Somewhere, Karp would have an e-mail address, maybe even a business website. I didn’t have my laptop and my phone screen was tiny, its processing power more suited to instant text than a web search.

A hard-eyed young thing behind the counter asked me what she could get me. I ordered latte, and dropped two ones in the tip jar. “Where’s the nearest library?” I asked.

“Library? Public library?”

“Yes. Where is it?”

“Hold on.” She called back over her shoulder to the man behind the espresso machine. “Hal, the library’s at Sixth and Tenth, right?”

“Around there, yeah.”

She turned back to the counter and spoke to the customer behind me. “Get you something?”

The library was an imposing brown-and-white building that looked like a cross between a Gothic cathedral and the Doge’s Palace. There were two Macs on the second floor, one, on the right, already taken by a woman in her fifties, who froze when I came into her peripheral vision, and stared rigidly at her screen until I sat.

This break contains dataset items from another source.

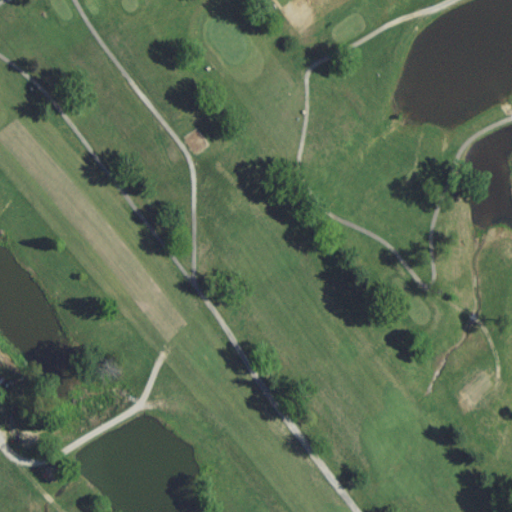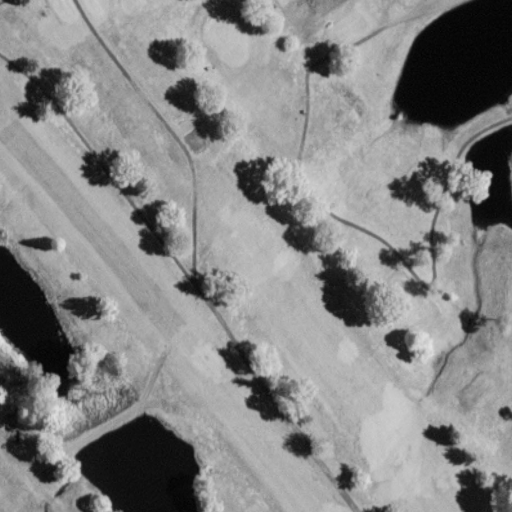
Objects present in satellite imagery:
road: (8, 4)
road: (166, 133)
road: (329, 220)
park: (255, 256)
road: (184, 279)
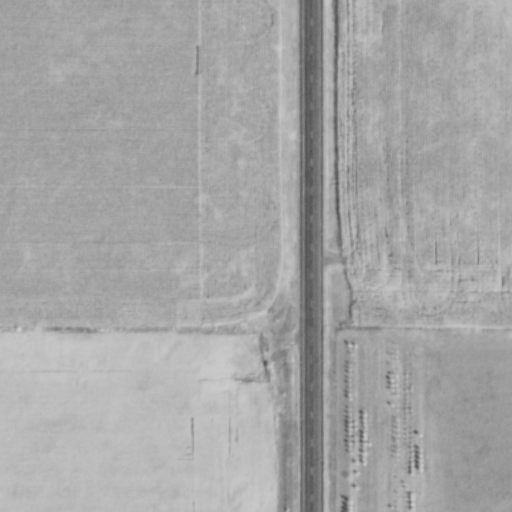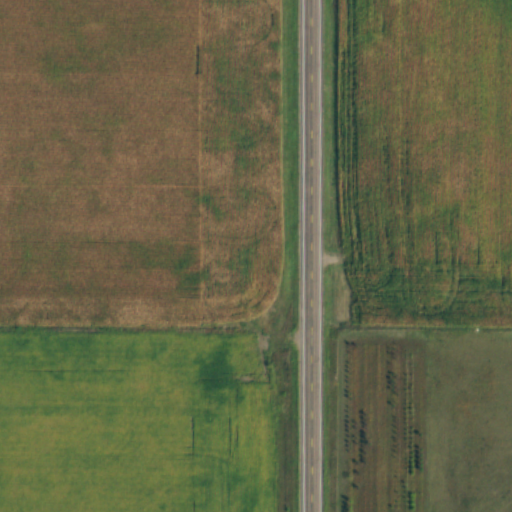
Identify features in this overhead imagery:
road: (321, 256)
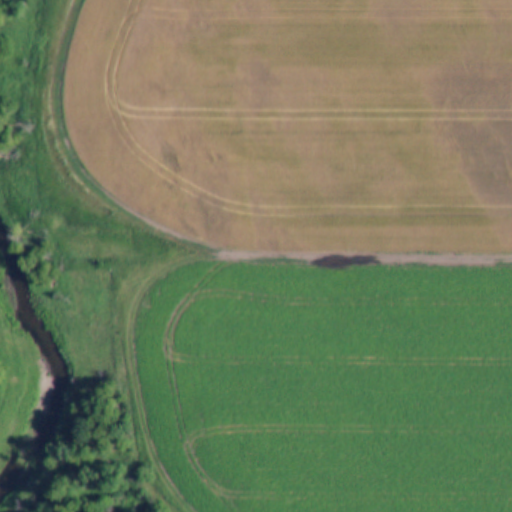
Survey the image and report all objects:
road: (296, 266)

A Google search brought me eight hundred hits, none of which seemed to be a home page. There was a profile from Talk a year ago, a Business Week cover spread, and literally dozens of features in obscure trade journals, both print and web-based. Interestingly, there was no photo: both the Talk and Business Week articles were accompanied by the cover illustration for his book, Hostage Exchange: Their Money for Your Goods , which had been reprinted in a paperback edition last month.

The woman next to me had relaxed enough to resume her tapping. Every now and again she sighed loudly.

There were several links relating to recent and forthcoming appearances; he was doing a reading and signing at the Citicorp Center Barnes and Noble in four days. I skimmed half a dozen interviews: repeated citations of design awards, recycled plaudits from a variety of retail executives, including a glowing but utterly impersonal quote from the Nordstrom VP of Full Service Stores, some number-dense analyses of retail sales from various stores pre- and post-consultation with Karp, and one snippet in an article written almost five years ago about how Karp worked from his SoHo loft “with a cell phone and a laptop.”

The articles shared a sameness that hinted at very, very careful information management by Karp. It wasn’t easy to control the editorial content of magazines. I wondered how he had done it. Then I laughed, aloud, which made the sighing woman look at me sharply—funny how tiny infractions made people bold. I gave her a smile with a lot of teeth.

Most magazines rely on advertising revenue; many advertisers are retailers; Karp had great contacts in the retail world. A discreet word here, a favor called in there would bend a few rules. But favors were usually costly in any profession. What did he have to hide?